A picture on the front of The Boston Globe’s metro section last month showed a group of women waiting to apply for firearm identification cards at the District 14 police station in Brighton. They were in a line, the accompanying story noted, that stretched the length of two corridors. By the time a reporter arrived to interview the applicants, some of them had been standing in that line for more than two hours.
“Rising fear, triggered by a string of sexual assaults in Boston, has prompted women citywide to take greater safety precautions,” read the caption next to the photo. The assaults have been concentrated in two neighborhoods: Brighton, where an armed predator has attacked at least 11 women since last fall, and the North End, where seven women have reported being raped or sexually assaulted since May. When the police stations in those areas extended the hours to apply for gun permits, they were mobbed.
In the neighboring town of Brookline, where another sexual assailant has been on the loose, women are likewise applying for firearm IDs in record numbers.
“We usually only get one or two requests a month,” Police Captain Peter Scott told the Brookline Tab. “But . . . from July 15 to Aug. 12, we’ve had 18.”
So far, no one has been killed in the Brighton, North End, and Brookline assaults, but women elsewhere in Greater Boston haven’t been so fortunate. Alexandra Zapp was murdered at a rest stop along Route 24 in Bridgewater when she stopped at 4 a.m. to use the bathroom. In Chelsea last month, 18-year-old Monica Mejia was gang-raped by two men who then bludgeoned her to death with a rock and set her body on fire.
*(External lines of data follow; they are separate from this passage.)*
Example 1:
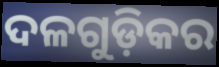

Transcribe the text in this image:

ଦଳଗୁଡ଼ିକର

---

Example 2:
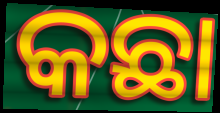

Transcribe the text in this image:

କଛା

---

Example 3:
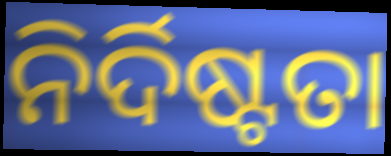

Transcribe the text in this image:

ନିର୍ଦିଷ୍ଟତା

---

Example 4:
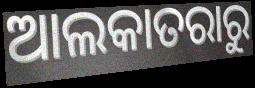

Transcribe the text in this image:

ଆଲକାତରାରୁ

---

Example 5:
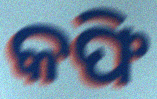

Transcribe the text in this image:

କଫି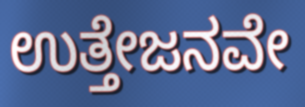
ಉತ್ತೇಜನವೇ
It isn’t hard to understand why so many women are lining up for permission to carry guns.
Except that they aren’t.
The hundreds of women applying for firearm ID cards aren’t planning on getting guns. They merely want to arm themselves with mace or pepper spray, and under Massachusetts law even that requires a gun permit. (Which, Chapter 140 of the state’s general laws stresses, “shall clearly state that [it] is valid for such limited purpose only.”) The headline on the Globe story made the point explicitly: “Female mace applicants pack precinct after latest assault.”
But what if some of those women *did* want to protect themselves with guns? If they walked into a police station and applied for a license to carry a firearm for their personal protection, would they get one?
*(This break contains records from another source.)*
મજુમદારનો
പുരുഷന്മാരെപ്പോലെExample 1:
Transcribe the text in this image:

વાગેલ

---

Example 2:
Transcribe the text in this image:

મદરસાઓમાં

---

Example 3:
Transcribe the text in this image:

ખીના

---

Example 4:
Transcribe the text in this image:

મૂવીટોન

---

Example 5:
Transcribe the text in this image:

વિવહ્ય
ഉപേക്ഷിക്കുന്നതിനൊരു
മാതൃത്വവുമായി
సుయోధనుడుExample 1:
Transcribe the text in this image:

“They would not,” says Mariellen Burns, the Boston police spokeswoman.
What if they lived in the North End and two of their friends had been raped and they were terrified that they might be next?
Tough luck, says Burns. “Living in a high crime area is just not enough of a reason to get an unrestricted license to carry.”
Now, it is not news that Boston and Brookline — and Massachusetts generally — are frequently out of step with most of America. But it ought to be news when public officials increase the risk to life and limb of the people they are sworn to serve. And make no mistake: Those who prevent law-abiding women from arming themselves with guns make it easier for rapists and other predators to attack them with impunity.
Under Massachusetts law, ordinary citizens have no guaranteed right to carry a firearm for self-protection. It is left to the discretion of local chiefs of police to grant or deny applications for gun permits, and in places like Boston and Brookline, that discretion is driven by the liberal phobia about guns in private hands.
Phobias are by definition irrational, and it is decidedly not rational to keep guns out of women’s hands — not when reams of evidence confirm that violent crime falls as private gun ownership climbs.
“The US Department of Justice’s National Crime Victimization Survey has shown for decades that resistance with a gun is by far the safest course of action when one is confronted by a criminal,” writes John Lott Jr., a scholar at the American Enterprise Institute in Washington and author of *More Guns, Less Crime,* a pathbreaking study of the relationship between gun control and violent crime. It is especially so for women. “The probability of serious injury from a criminal confrontation is 2.5 times greater for women offering no resistance than resisting with a gun.”
Lott analyzed 18 years of crime data from every US county. With each additional person carrying a handgun, he found, murder rates decline. But when that additional person is female, the drop in murder rates is 3 to 4 times greater than when it is a man.
Time and again, states adopting concealed-carry laws have experienced lower rates of murder, rape, and assault. Criminals are less likely to attack a victim who may be armed; those who do attack are more likely to be scared off if their intended victim pulls a gun. In much of America, this is increasingly understood as straightforward common sense — so much so that a few weeks ago, the governor of Louisiana calmly urged women worried about a serial killer in Baton Rouge to get a firearm.
“I also want to remind people you have the right to get a gun permit,” Governor Mike Foster said during a radio broadcast. “Most people don’t ever want to use a gun to protect themselves . . . but if you know how and you have a situation with some fruitcake running around, like they’ve got right now, it sure can save you a lot of grief.”
But that attitude is alien to “progressive” venues like Boston, where rapists roam the streets and the women are unarmed. When you come to think about it, what’s so progressive about that?